What inspires and renews your dedication to your process when you need it the most?
Talking to other women about my struggles with my body. I can’t believe how much being vulnerable has changed the way I see this process. I get so much out of sharing rather than acting like everything is okay.
I also remind myself that it is normal to still struggle with liking my body. The most important thing is to trust that I have the support network, compassion, and choice to love it again each day.
Radical self-acceptance means…
Loving what is despite what you have been taught by society what is beautiful.
What books, music or websites inspire you right now?
I am re-reading Eating by the Light of The Moon, by Anita Johnson, and loving the metaphors she uses throughout the book. There is a unique type of beauty that she sees a women’s struggle with eating disorders, and I need to immerse myself in that gentleness often.
Very inspired by the HAES Pinterest boards my clients are creating! The newest ASDAH marketing around HAES is so powerful too!
Favorite quote or poem?
Mary Oliver’s poem, “Wild Geese”:
You do not have to be good. You do not have to walk on your knees for a hundred miles through the desert repenting. You only have to let the soft animal of your body love what it loves.
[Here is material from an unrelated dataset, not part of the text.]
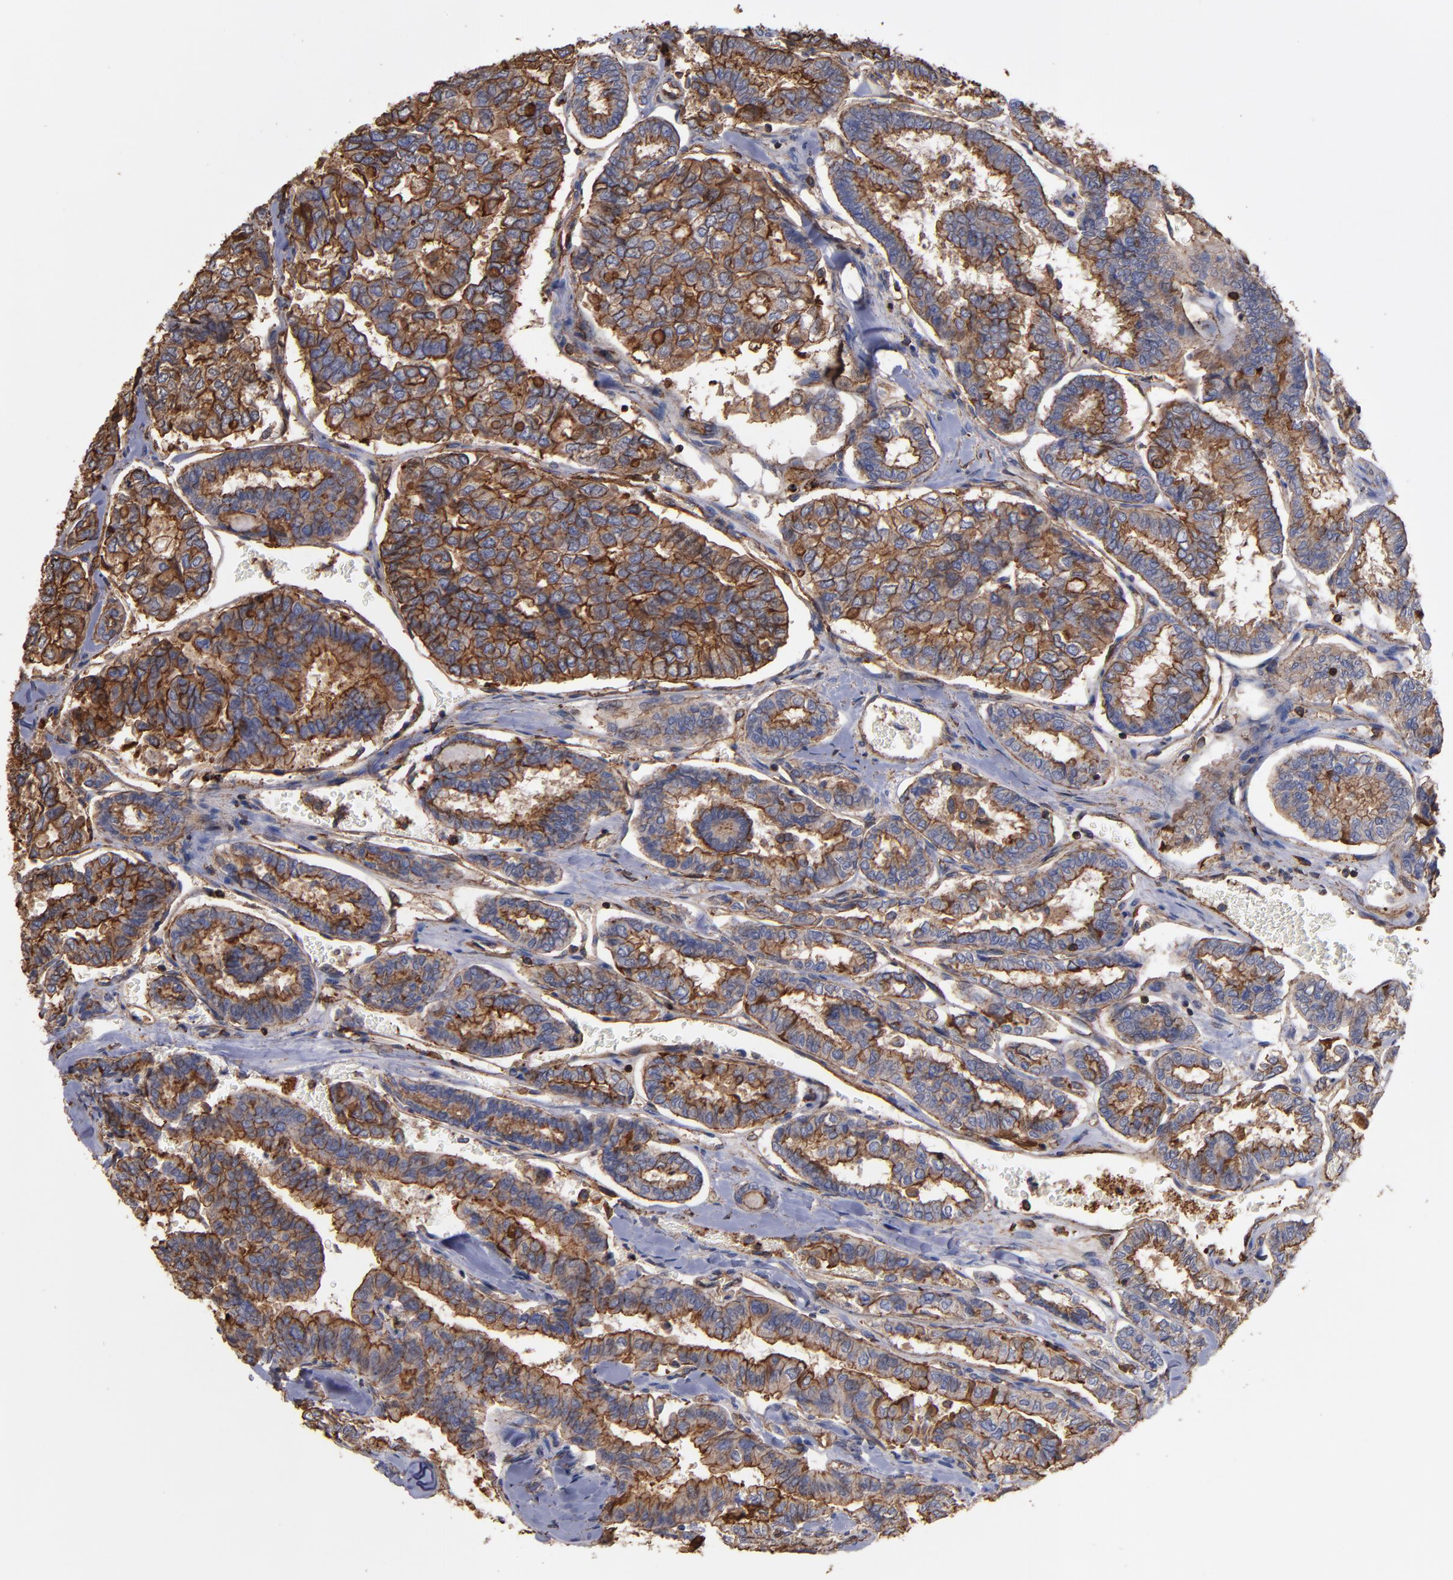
{"staining": {"intensity": "moderate", "quantity": ">75%", "location": "cytoplasmic/membranous"}, "tissue": "thyroid cancer", "cell_type": "Tumor cells", "image_type": "cancer", "snomed": [{"axis": "morphology", "description": "Papillary adenocarcinoma, NOS"}, {"axis": "topography", "description": "Thyroid gland"}], "caption": "A high-resolution histopathology image shows immunohistochemistry staining of thyroid cancer, which reveals moderate cytoplasmic/membranous staining in about >75% of tumor cells.", "gene": "ACTN4", "patient": {"sex": "female", "age": 35}}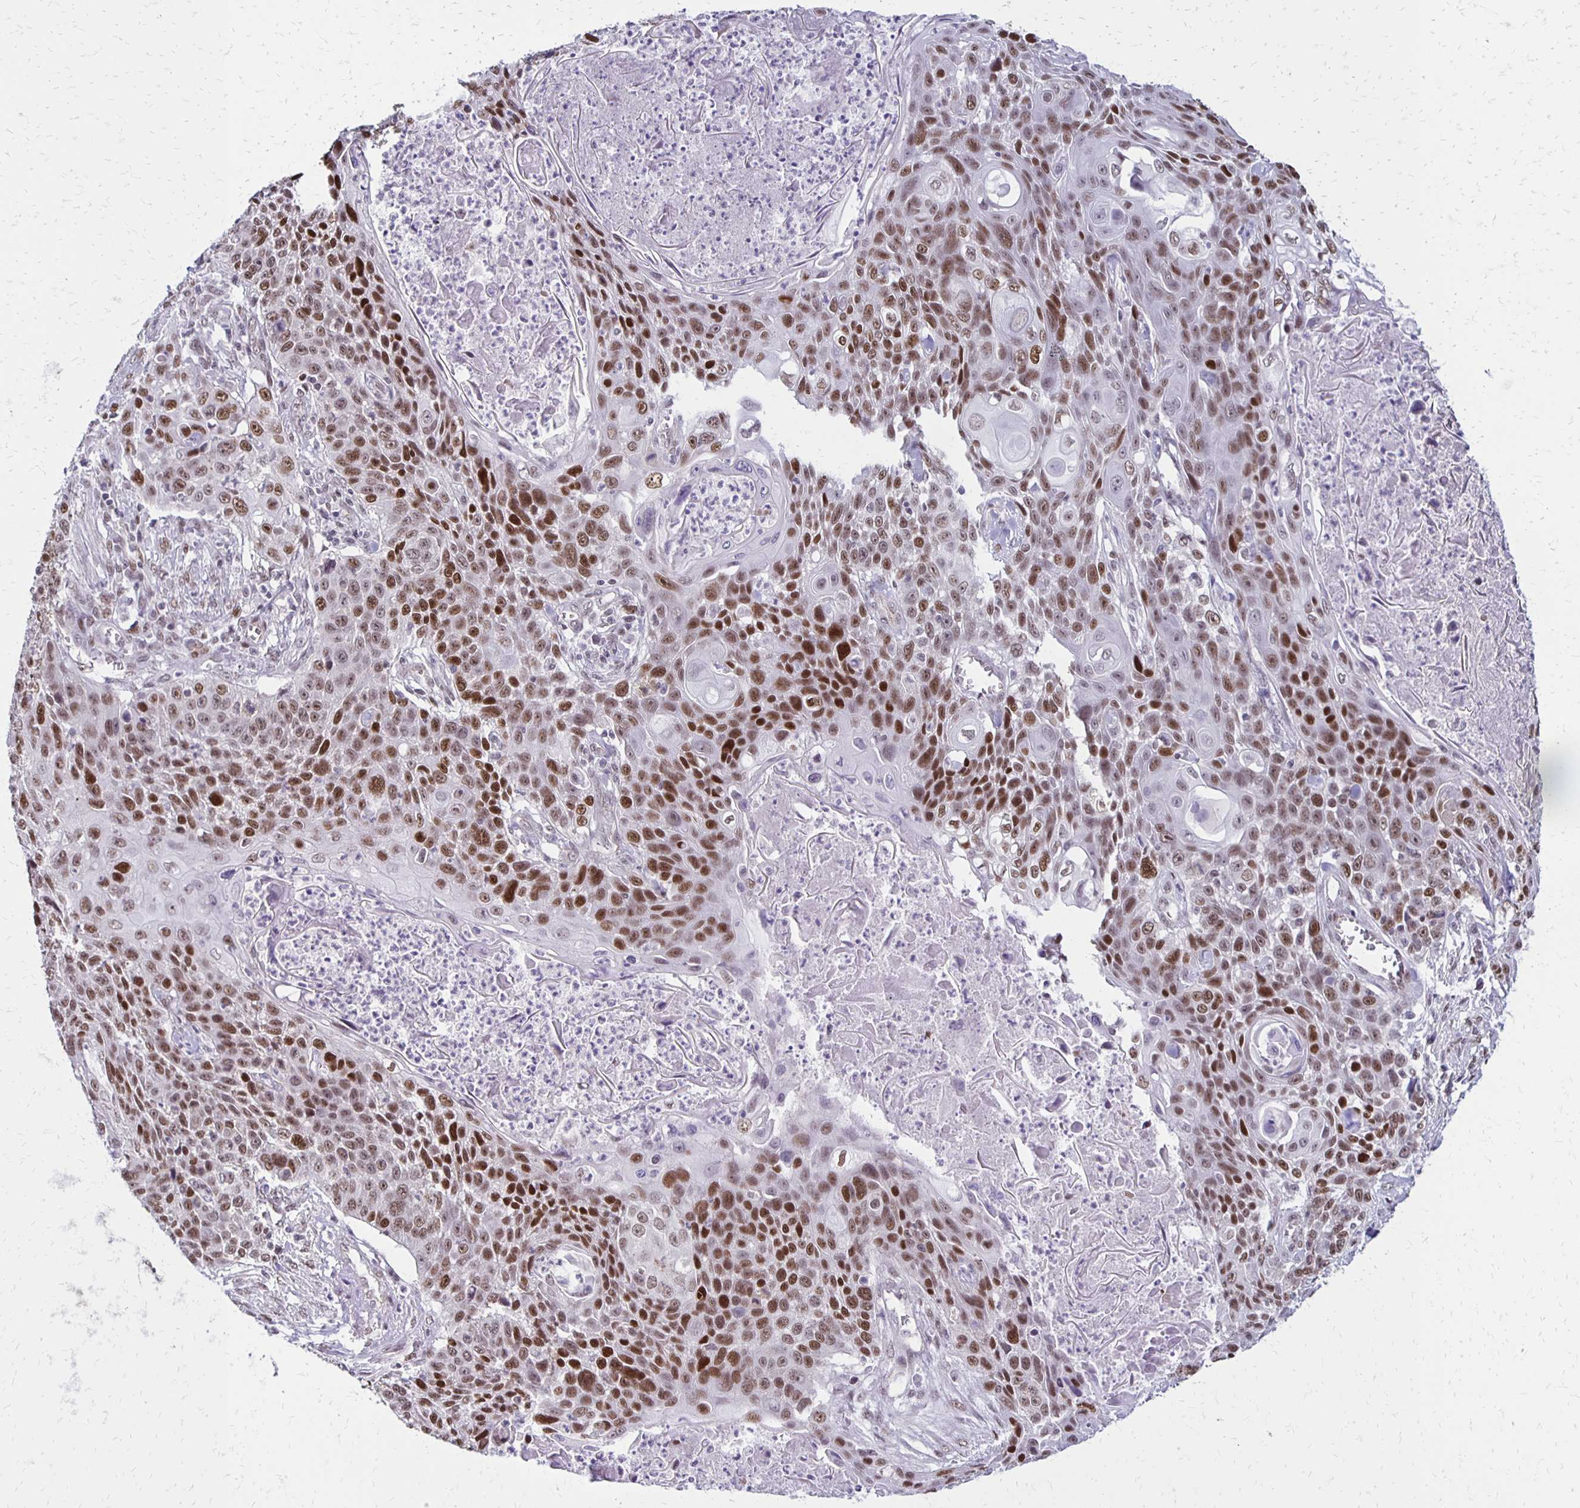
{"staining": {"intensity": "moderate", "quantity": ">75%", "location": "nuclear"}, "tissue": "lung cancer", "cell_type": "Tumor cells", "image_type": "cancer", "snomed": [{"axis": "morphology", "description": "Squamous cell carcinoma, NOS"}, {"axis": "morphology", "description": "Squamous cell carcinoma, metastatic, NOS"}, {"axis": "topography", "description": "Lung"}, {"axis": "topography", "description": "Pleura, NOS"}], "caption": "Brown immunohistochemical staining in lung squamous cell carcinoma exhibits moderate nuclear expression in approximately >75% of tumor cells.", "gene": "DDB2", "patient": {"sex": "male", "age": 72}}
Tell me about despair, yours, and I will tell you mine. Meanwhile the world goes on. Meanwhile the sun and the clear pebbles of the rain are moving across the landscapes, over the prairies and the deep rivers. Meanwhile the wild geese, high in the clean blue air, are heading home again.
Whoever you are, no matter how lonely, the world offers itself to your imagination, calls to you like the wild geese, harsh and exciting over and over announcing your place in the family of things.